We can learn from other living things that maybe what we need, to prepare for the holidays, is to give our minds and bodies the healing and reset that it needs to be our very best. As Christmas Day draws near, I had my father-in-law call us today to let us know that he is better from the flu that prevented us from having dinner together this past Wednesday. Unfortunately, now Grandpa and Grandma have the flu, and our Christmas Eve breakfast tomorrow must be cancelled, so that they could get better. He was driving medicine to them, because his sister (our Aunt) was busy delivering medicine to our cousins, who were also sick. The stress of all the sickly members has got our Aunt’s hands full, per my father-in-law. And I think to myself, why? Why do we do this to ourselves at this time?
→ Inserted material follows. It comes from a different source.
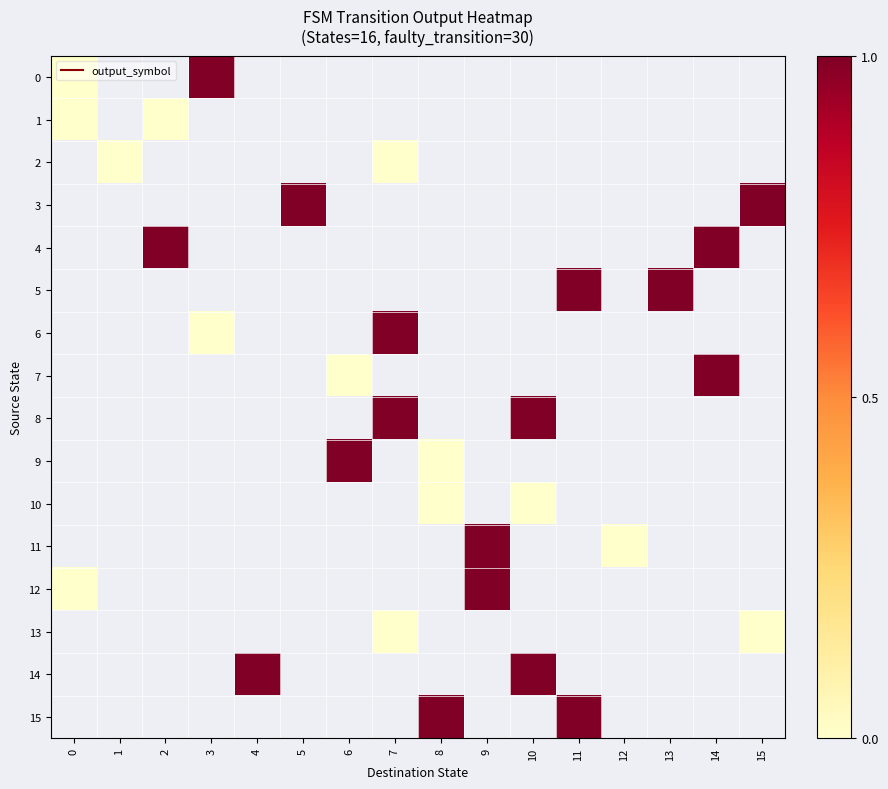

Between 9 and 6, which is larger?

6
So today, when Mike got an invitation from his high school friends to meet up at a brewery to catch up for the holidays, something inside told me that maybe it was best to stay home. Mike went to join his comrades in the usual comedic banter over a cold glass of brewed beer, but I chose to be here, at home. I poured myself a cup of tea, and smelled it before each sip. I lit a candle and cozied up in blankets, wearing pajamas and wooly socks, on our couch. I turned on a relaxing Spotify playlist to unwind to, and decided to write these thoughts. Because even I, with all the mindfulness I could muster, was surprised by Christmas this year. Even I couldn’t slow down time enough, couldn’t appreciate December for all it had to offer. Even I couldn’t avoid the stress, despite the dwindling of gifts to a handful bunch, despite ridding us of excess decorations, despite loosening my grip of what was expected of me this Christmas season. I still felt the pressures of society expecting me to succumb to traditions, such as attending the holiday office party. I crumbled at people’s probing questions as to why I would not attend. I caved to my struggling emotions when the time came that I was supposed to be in attendance. I felt all the guilt of not making it, like a burden. And I became sick because of it. I woke up this morning unwell. I might as well have attended and suffered a hang-over from jovial libations and typical end-of-the-year festivities instead of suffering in solidarity about a perceived responsibility. Still, I think to myself, why? Why is it so hard to escape the flurry, and why do we continue to say yes to speeding up and forget all about the slowing down? Why do we allow this time of year to stress us so?

In the following week, in lieu of writing a set of resolutions for the New Year, I need first to write a regimen, a mantra, for my future well-being. I invite others to do the same.

How do you make yourself well, whole, centered, and content? What activities do you keep returning to?

Do you feel balanced, relaxed, energized, nourished, focused, and rested?

In the past year, when did you feel most tired, most lost, most guilty, most burdened?

What do you need in order to maintain sanity, happiness, and contentment?

Who do you need to surround yourself with, and how often?

I choose to be like the trees, to be my very best self tomorrow, and the day after that, and the day after that. I understand that in order to achieve this, I need to retreat today from the noise, from the flurry, from the wintry nights. Inside my cocoon, I consider all the things that make me well. I’m determined to enter the New Year refreshed and ready for what it brings, and I am ready to leave 2017 behind, along with my shortcomings and my newly shedded skin. I wish you all well. Happy Holidays!